16/01/2024 (modifier)
Par Spooky
Note: 4/5
L'avatar du posteur Spooky

Le sujet du harcèlement scolaire n'est pas nouveau en bande dessinée, il est même devenu relativement fréquent ces dernières années comme en témoigne ce thème, mais on n'a jamais trop d'histoires permettant de témoigner, d'accompagner, de comprendre, et de guérir. L'histoire de Juliette est assez exemplaire : suite à la rencontre de sa meilleur copine avec un garçon qui lui plaît, elle se retrouve un peu isolée. d'une nature réservée, pudique, elle se change dans les douches du gymnase plutôt que dans le vestiaire, et c'est là qu'une fille plus à l'aise, plus populaire, mais aussi malveillante en profite pour lui faire une sale blague. (tiens, ça me rappelle un célèbre roman d'horreur) Se retrouvant à moitié nue devant ses camarades, l'une d'entre elles la prend en photo, et à l'heure des réseaux sociaux, le cliché humiliant fait rapidement le tour du collège, et au-delà. Juliette est alors mise à l'index, insultée, harcelée, encore plus isolée. La spirale s'enclenche : déprime, perte d'appétit, résultats scolaires en chute libre, agressivité, idées noires... On ne peut s'empêcher d'avoir de l'empathie pour Juliette, qui est une victime du début à la fin dans cette histoire. Enfin non, pas jusqu'à la fin, car elle décide [ATTENTION SPOILER, mais c'est important], avant que ça ne finisse mal, d'enfin en parler à qui de droit, pour que les responsables, les harceleurs, soient mis face à leurs responsabilités. [FIN SPOILER] Ainsi Aurelle Gaillard propose donc à ses lectrices et lecteurs, qu'ils/elles soient dans la position de Juliette, celle des harceleurs/ses ou d'un témoin de tels agissements, de savoir quoi faire.

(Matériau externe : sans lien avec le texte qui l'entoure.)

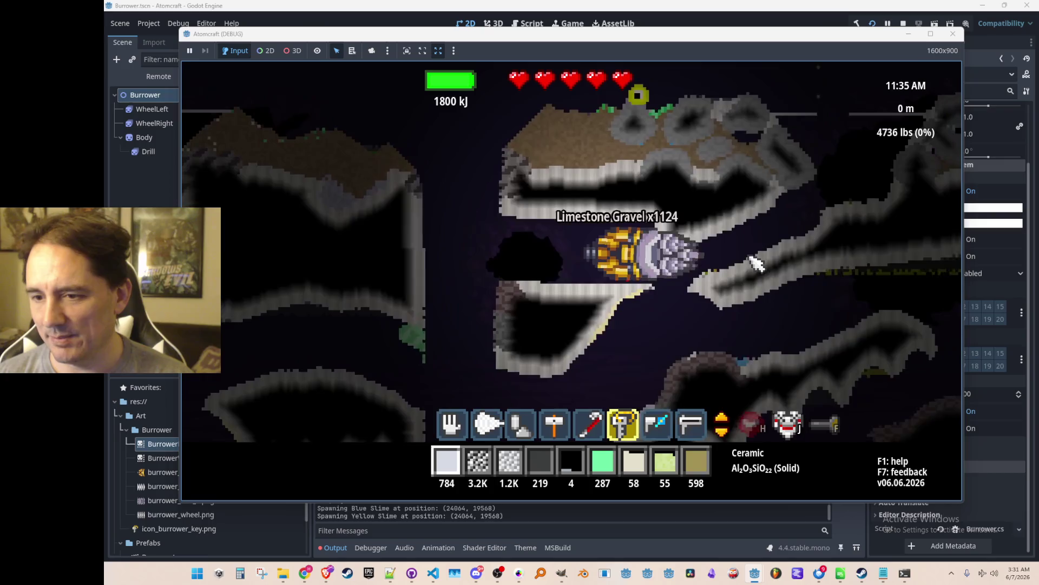
pyautogui.press('d')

Cette histoire peut être, et a certainement été celle de dizaines, de centaines, de milliers d'adolescentes de par le monde, et la première chose à faire est d'en parler à un adulte. Si le cheminement de l'histoire ce recèle pas vraiment de surprise, elle a tout de même la qualité de l'écriture, la clarté du propos et des situations, qui en font un bon "manuel de la marche à suivre". Camille K., qui n'avait jusque-là réalisé qu'un album en solo, prête son dessin assez expressif, en bichromie, et avec assez peu de décors (mais on s'en fiche, le propos est là avec les personnages) pour servir ce sujet qui n'est plus tabou mais constitue encore un véritable fléau pour la jeunesse. A noter en annexes de nombreuses ressources pour aller plus loin, et surtout, agir, lorsqu'une telle situation se présente. Je valide totalement.